Robert L. Koehl und Martin Broszat unterschieden in ihren frühen Studien zwischen einer „positiven” und eine „negativen” Seite der bevölkerungspolitischen Maßnahmen des NS-Regimes.2 „Positive” Bevölkerungspolitik sei in Bezug auf die „Volksdeutschen” betrieben worden, die auf vielfältige Weise gefördert und begünstigt wurden, während mittels der „negativen” Bevölkerungspolitik „Unerwünschte”, also als „minderwertig” betrachtete Deutsche, Polen, Juden und andere, ausgrenzt, entrechtet, enteignet und zu Millionen ermordet wurden. Leniger will in seiner Untersuchung überprüfen, inwieweit diese „positive” Seite für die betroffenen Menschen tatsächlich positiv war. Er konzentriert sich dabei insbesondere auf diejenigen “Volksdeutschen”, die zwischen Oktober 1939 und 1942 aus Ost- und Südosteuropa nach Deutschland umgesiedelt wurden. Dabei geht er insbesondere der Fragestellung nach, wie diese Menschen von der Volksdeutschen Mittelstelle und der Einwandererzentralstelle behandelt wurden. Stimmte die NS-Propaganda, die die „Rückkehrer” willkommen hieß und sie während ihres Integrationsprozesses der unbedingten Unterstützung durch die „Volksgemeinschaft“ versicherte, mit der Realität und dem Lebensalltag der „volksdeutschen” Umsiedler überein? Darüber hinaus geht es Leniger darum, die Verwaltungspraxis dieser beiden SS-Organisationen näher zu betrachten und gegen eine Tendenz der Forschung „zur Überrationalisierung und Überschätzung der Effizienz der SS-Hierarchie und ihrer Planungseliten” zu argumentieren (S. 19). So will er Alys „Chronologie des Scheiterns” auch für diesen Teilbereich der „Volkstumspolitik” nachweisen.

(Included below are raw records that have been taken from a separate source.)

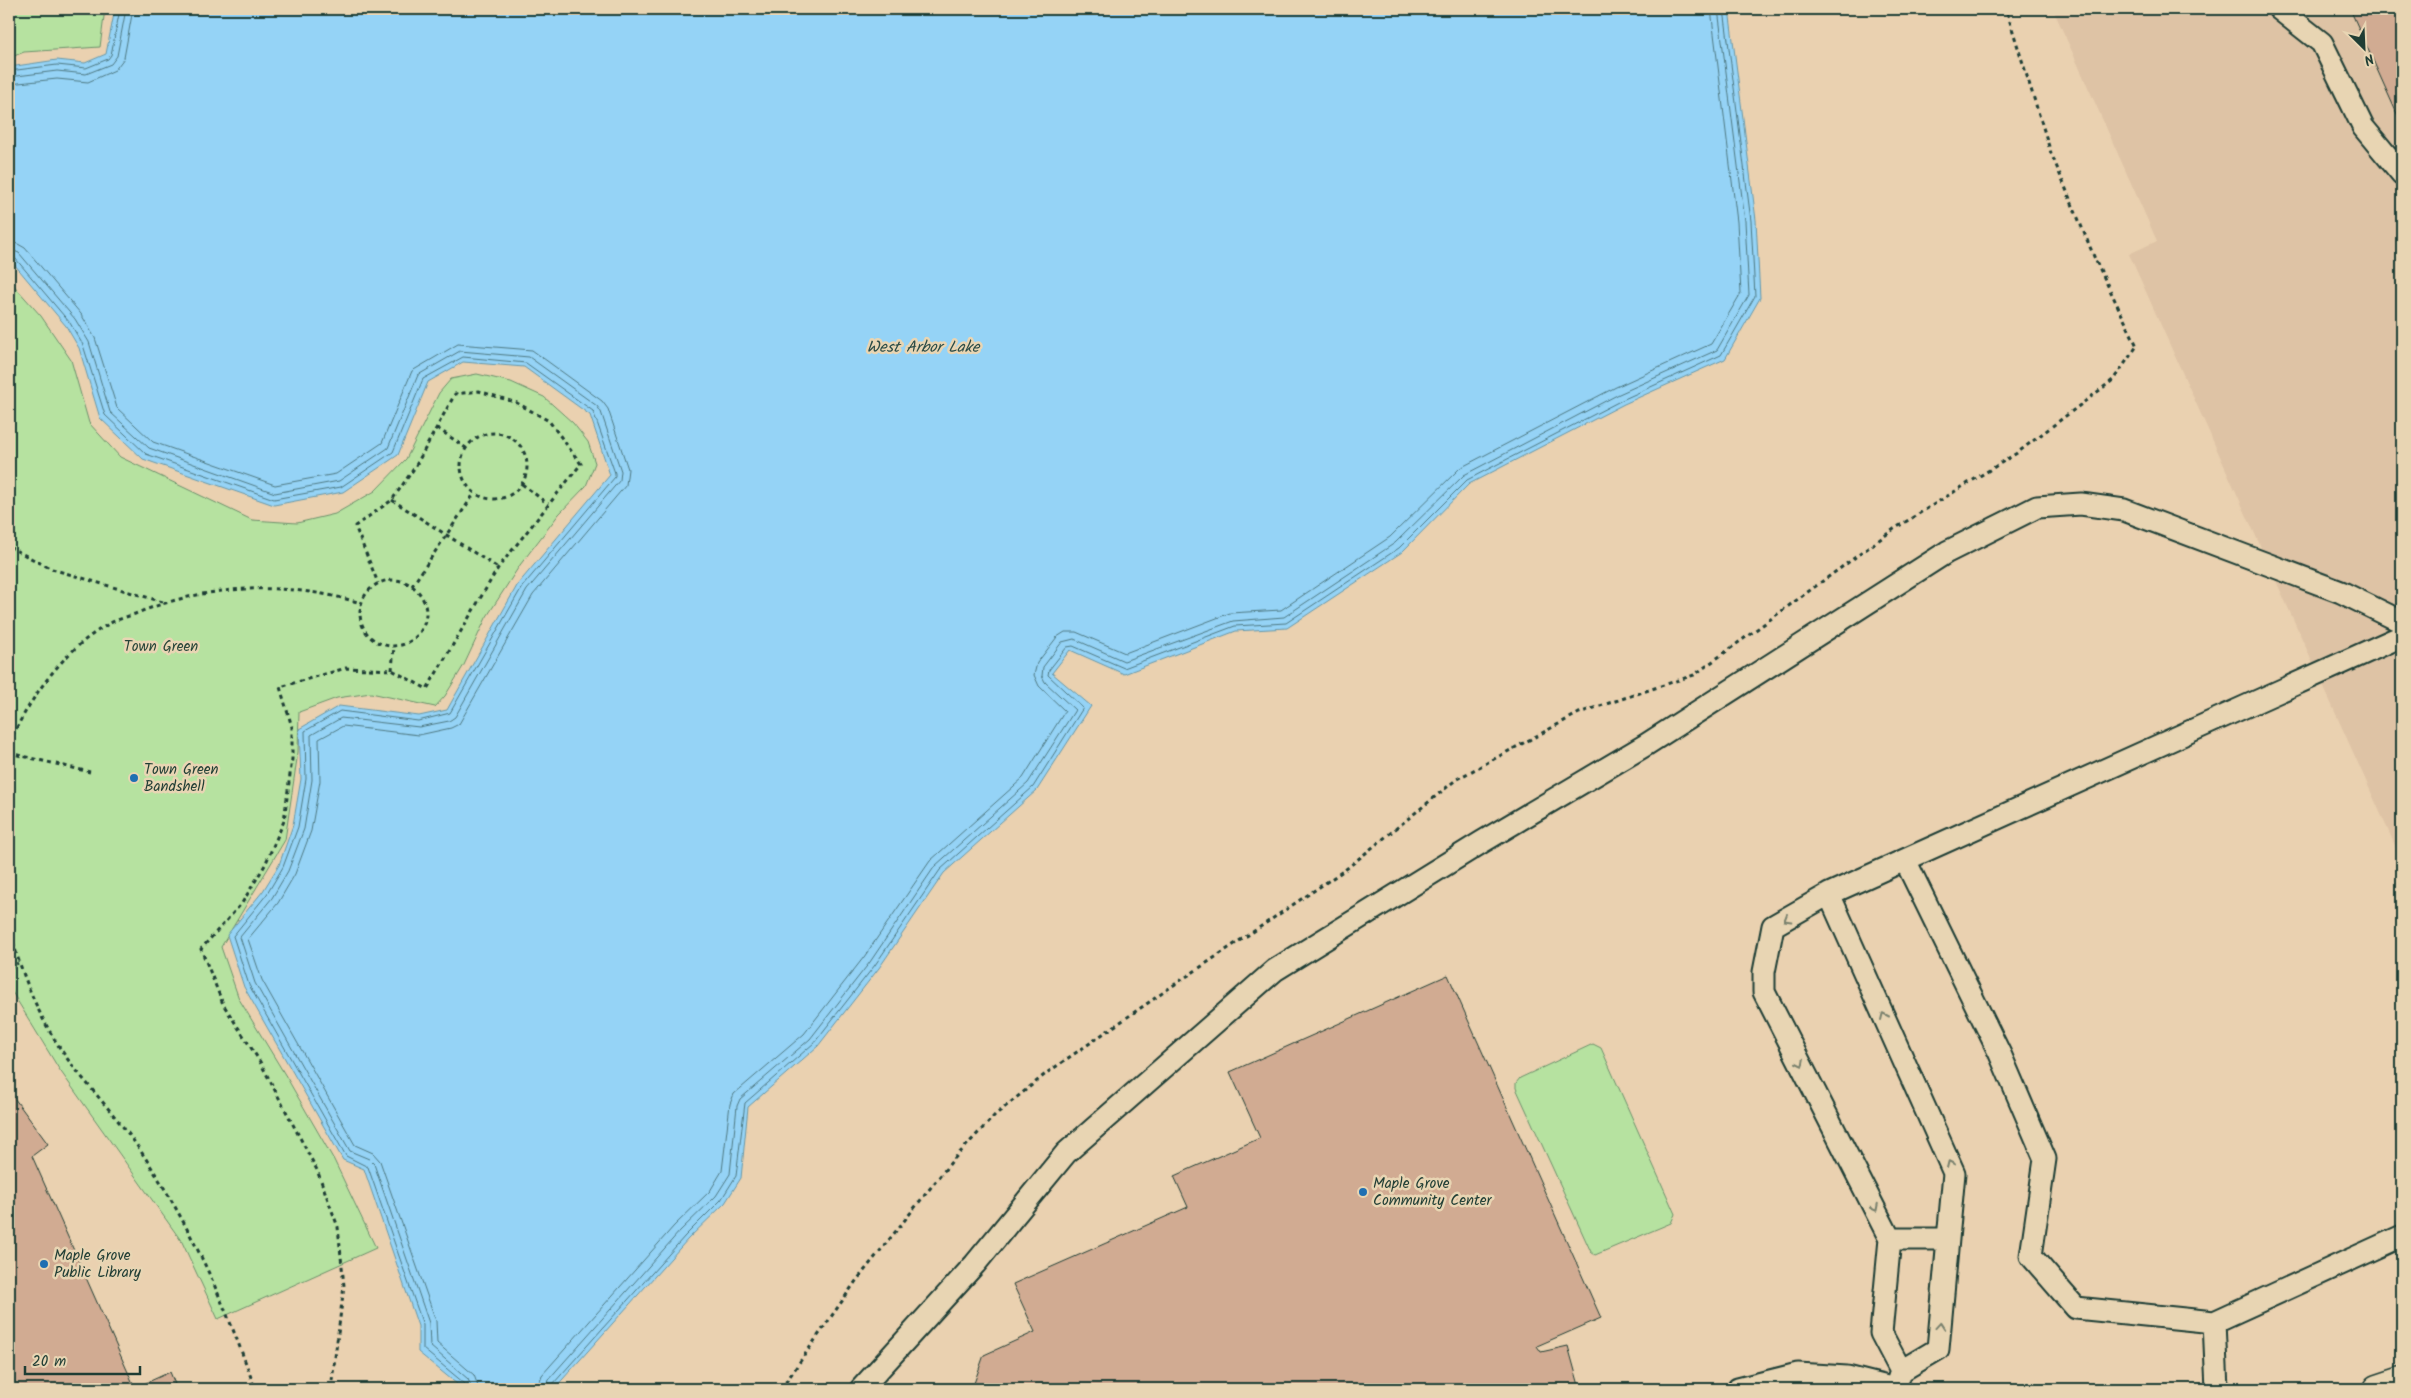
<svg xmlns="http://www.w3.org/2000/svg" width="2411" height="1398" font-family="Kalam,sans-serif">
  <rect width="100%" height="100%" fill="#ead1b0"/>
  <filter id="ink" filterUnits="userSpaceOnUse"><feTurbulence type="fractalNoise" baseFrequency=".02" numOctaves="2"/><feDisplacementMap in="SourceGraphic" scale="10" xChannelSelector="R" yChannelSelector="G"/><feConvolveMatrix kernelMatrix="1 2 1 2 8 2 1 2 1" color-interpolation-filters="sRGB"/></filter>
  <g filter="url(#ink)">
    <path fill="#dec3a5" d="M2053,9H2402V861L2129,254L2157,241Z"/>
    <path fill="#b6e2a0" stroke="#6a906a" d="M9,9H105L100,47L24,52L9,58Z
      M9,280L41,316L71,360L89,423L120,457L252,520L297,523L335,514L375,491L406,459L439,393L451,379L477,374L511,382L544,397L573,423L588,442L595,463L586,486L559,514L520,565L486,618L464,665L445,696L435,707L371,693L337,698L299,712L298,752L285,840L221,947L239,999L287,1078L334,1160L376,1248L218,1319L182,1242L59,1069L9,987Z
      M1593,1044L1601,1048L1675,1214L1671,1223L1595,1255L1591,1252L1516,1088V1083L1520,1078Z"/>
    <path fill="#95d3f6" stroke="#6697a8" d="M115,9H1729L1756,220L1760,298L1725,359L1624,404L1469,484L1402,552L1287,628L1236,631L1124,674L1070,650L1052,673L1091,706L1037,790L944,873L879,968L818,1046L748,1107L741,1178L725,1203L688,1239L554,1389H463L418,1352V1326L364,1169L343,1160L244,987L227,935L263,891L279,865L293,825L301,779L299,729L339,706L419,716L447,710L518,584L610,475L590,415L524,367L463,362L428,382L398,455L343,492L274,505L143,459L100,418L79,348L66,326L9,258V67L57,60L85,63L106,54Z"/>
    <g fill="none" stroke-linecap="round" stroke-linejoin="round">
      <path stroke="#4e7982" stroke-width="1" d="M9,71L57,65L86,68L108,59L111,55L120,9
        M9,77L57,71L86,74L111,64L117,56L126,9
        M9,84L57,79L88,82L115,70L124,58L133,9
        M9,242L18,244L25,248L81,314L95,338L117,408L153,442L275,485L336,474L382,443L412,371L458,344L532,350L602,401L608,409L628,469L626,485L533,595L459,724L451,728L419,735L343,726L319,739L320,781L311,831L295,874L278,903L248,939L262,980L355,1145L373,1153L380,1161L436,1321L437,1343L474,1375L479,1389
        M9,249L19,253L75,319L89,342L110,412L149,448L275,493L339,481L388,448L418,375L460,351L529,357L597,406L601,412L621,471L620,480L527,590L455,717L449,721L419,727L341,718L311,735L312,780L304,829L288,871L272,898L240,937L255,983L350,1151L369,1159L374,1164L429,1323L430,1346L468,1379L472,1389
        M9,256L15,258L70,323L83,345L105,415L146,454L274,499L341,487L393,452L423,379L463,357L526,363L593,411L615,473V477L522,587L450,713L418,721L340,711L305,731L306,779L298,827L283,867L267,894L233,936L249,985L346,1156L368,1167L423,1325V1349L464,1383L466,1389
        M537,1389L542,1375L674,1226L710,1191L722,1171L730,1104L734,1094L804,1034L864,957L930,861L1023,778L1065,711L1039,686L1034,675L1037,663L1057,637L1065,632H1076L1125,653L1230,613L1281,610L1390,537L1460,468L1616,387L1711,344L1741,293L1737,222L1711,9
        M545,1389L548,1380L680,1231L716,1196L730,1174L737,1106L740,1099L810,1039L870,962L935,866L1028,783L1075,710L1045,682L1042,676L1043,667L1062,642L1074,639L1124,661L1233,621L1284,617L1395,543L1464,475L1619,394L1717,350L1749,295L1745,221L1718,9
        M551,1389L553,1384L685,1236L721,1200L736,1176L745,1103L814,1043L875,965L940,870L1033,787L1083,708L1048,675L1049,670L1067,647L1073,646L1124,668L1235,626L1286,623L1399,548L1467,480L1622,400L1721,355L1755,296L1751,221L1724,9"/>
    </g>
    <path fill="#d1ab92" stroke="#1f3d34" d="M2350,9H2402V125Z
      M1448,975L1601,1318L1537,1346L1541,1352L1568,1346L1580,1389H972L984,1355L1035,1332L1013,1284L1188,1207L1174,1176L1260,1138L1230,1072Z
      M9,1091L48,1144L32,1156L135,1388L170,1372L177,1389H9Z"/>
    <g fill="none" stroke-linecap="round" stroke-linejoin="round">
      <defs>
        <path id="lane" d="M2279,9L2322,43L2363,127L2402,174
          M1905,860L2000,1054L2045,1159L2031,1256L2076,1308L2214,1322L2217,1389
          M1829,894L1954,1173L1938,1349L1901,1371L1895,1389
          M1890,1239H1947
          M2214,1322L2402,1236
          M1901,1371L1881,1333L1890,1239L1764,992V972L1773,926L1829,894L2402,636
          M861,1389L975,1264L1066,1153L1275,970L1482,842L1644,746L1947,552L2037,507L2081,504L2124,510L2341,592L2402,622
          M1738,1389L1798,1374L1847,1377L1895,1389"/>
        <path id="secondary" d="M2378,1389L2402,1381"/>
      </defs>
      <use href="#lane" stroke="#1f3d34" stroke-width="25"/>
      <use href="#secondary" stroke="#1f3d34" stroke-width="31"/>
      <path stroke="#1f3d34" stroke-width="3" stroke-dasharray="4 4" stroke-linecap="butt" d="M437,428L466,448
        M461 466a33 33 0 1 1 66 0a33 33 0 1 1-66 0Z
        M522,484L548,504
        M392,500L498,568
        M9,547L52,569L163,602
        M360 613a33 33 0 1 1 66 0a33 33 0 1 1-66 0Z
        M412,586L474,494
        M392,670L394,646
        M9,743C30,698 63,650 107,625C115,620 126,617 135,614C207,584 286,581 361,603
        M9,753L90,772
        M9,927C21,974 40,1022 69,1061C92,1091 119,1119 140,1150C190,1224 226,1305 255,1389
        M9,968L18,963
        M331,1389L344,1286L338,1227L317,1170L259,1060L223,1004L201,949L242,903L265,865L284,821L292,759V727L280,687L346,668L392,670L427,689L498,568L581,464L549,421L517,403L479,391L455,394L415,467L392,500L355,526L378,583
        M781,1389L856,1281L952,1161L995,1115L1048,1072L1171,987L1346,869L1457,779L1579,713L1694,675L1894,529L2017,453L2113,380L2137,346L2095,259L2051,153L2006,9"/>
      <use href="#lane" stroke="#e8d5b3" stroke-width="21"/>
      <use href="#secondary" stroke="#e8d5b3" stroke-width="28"/>
    </g>
    <defs><path id="oneway-chevron" d="M-2-3.5L2.5 0L-2 3.5" fill="none" stroke-width="1.6" stroke-linecap="round" stroke-linejoin="round" transform="scale(1.25)"/></defs>
    <g stroke="#79816d">
      <use href="#oneway-chevron" transform="translate(1787 919) rotate(150)"/>
      <use href="#oneway-chevron" transform="translate(1884 1016) rotate(-114)"/>
      <use href="#oneway-chevron" transform="translate(1801 1063) rotate(63)"/>
      <use href="#oneway-chevron" transform="translate(1950 1164) rotate(-114)"/>
      <use href="#oneway-chevron" transform="translate(1875 1208) rotate(63)"/>
      <use href="#oneway-chevron" transform="translate(1940 1326) rotate(-85)"/>
    </g>
  </g>
  <g fill="#1f6fb2" stroke="#e8d5b3" stroke-width="2">
    <circle cx="134" cy="778" r="5"/>
    <circle cx="1363" cy="1192" r="5"/>
    <circle cx="44" cy="1264" r="5"/>
  </g>
  <g text-anchor="middle" stroke-width="5" stroke-linejoin="round" paint-order="stroke">
    <g font-size="15" fill="#274539" stroke="#e8d5b3">
      <text x="161" y="651">Town Green</text>
    </g>
    <g font-size="15" fill="#1f3d34" stroke="#e8d5b3" text-anchor="start">
      <text x="144" y="774">Town Green<tspan x="144" dy="17">Bandshell</tspan></text>
      <text x="1373" y="1188">Maple Grove<tspan x="1373" dy="17">Community Center</tspan></text>
      <text x="54" y="1260">Maple Grove<tspan x="54" dy="17">Public Library</tspan></text>
    </g>
    <g font-size="16" font-style="italic" fill="#2b4c47" stroke="#e8d5b3">
      <text x="923" y="352">West Arbor Lake</text>
    </g>
  </g>
  <rect width="2411" height="1398" fill="none" stroke="#e8d5b3" stroke-width="30"/>
  <rect x="15" y="15" width="2381" height="1368" fill="none" stroke="#1f3d34" stroke-width="2" filter="url(#ink)"/>
  <g transform="translate(2364 48) rotate(156)" stroke="#e8d5b3" stroke-width="4" paint-order="stroke">
  <path d="M0-4L9 19L0 12L-9 19Z" fill="#1f3d34"/>
  <text y="-8" font-size="14" font-weight="bold" text-anchor="middle" fill="#1f3d34">N</text>
  </g>
  <path d="M25 1366v8h115v-8" fill="none" stroke="#1f3d34" stroke-width="2.5"/>
  <text x="32" y="1366" font-size="15" fill="#1f3d34" stroke="#e8d5b3" stroke-width="4" paint-order="stroke">20 m</text>
</svg>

Der Aufbau der Untersuchung ist sehr übersichtlich. Im ersten Kapitel zeichnet Leniger die Vorgeschichte und die Anfänge dieser spezifischen „Volkstumspolitik” des RKF nach, wobei das Hauptaugenmerk auf der Politik gegenüber den im Ausland lebenden „Volksdeutschen” und ihrer ab Ende 1939 beginnenden Umsiedlung liegt. Im zweiten Kapitel geht es um die Organisation und die Maßnahmen der Volksdeutsche Mittelstelle ab jenem Zeitpunkt, an dem sich die so genannten Umsiedler in Deutschland befanden und, damit verbunden, um deren „Lageralltag”. Im dritten und letzten Kapitel behandelt Leniger den Aufbau sowie die Verwaltungs- und Selektionspraxis der Einwandererzentralstelle. Er fokussiert dabei besonders die Widersprüche, die aus der praktischen Anwendung von Rassentheorien entstehen mussten und geht auch auf die Konflikte ein, die über diese Frage innerhalb des RKF-Apparates entstanden.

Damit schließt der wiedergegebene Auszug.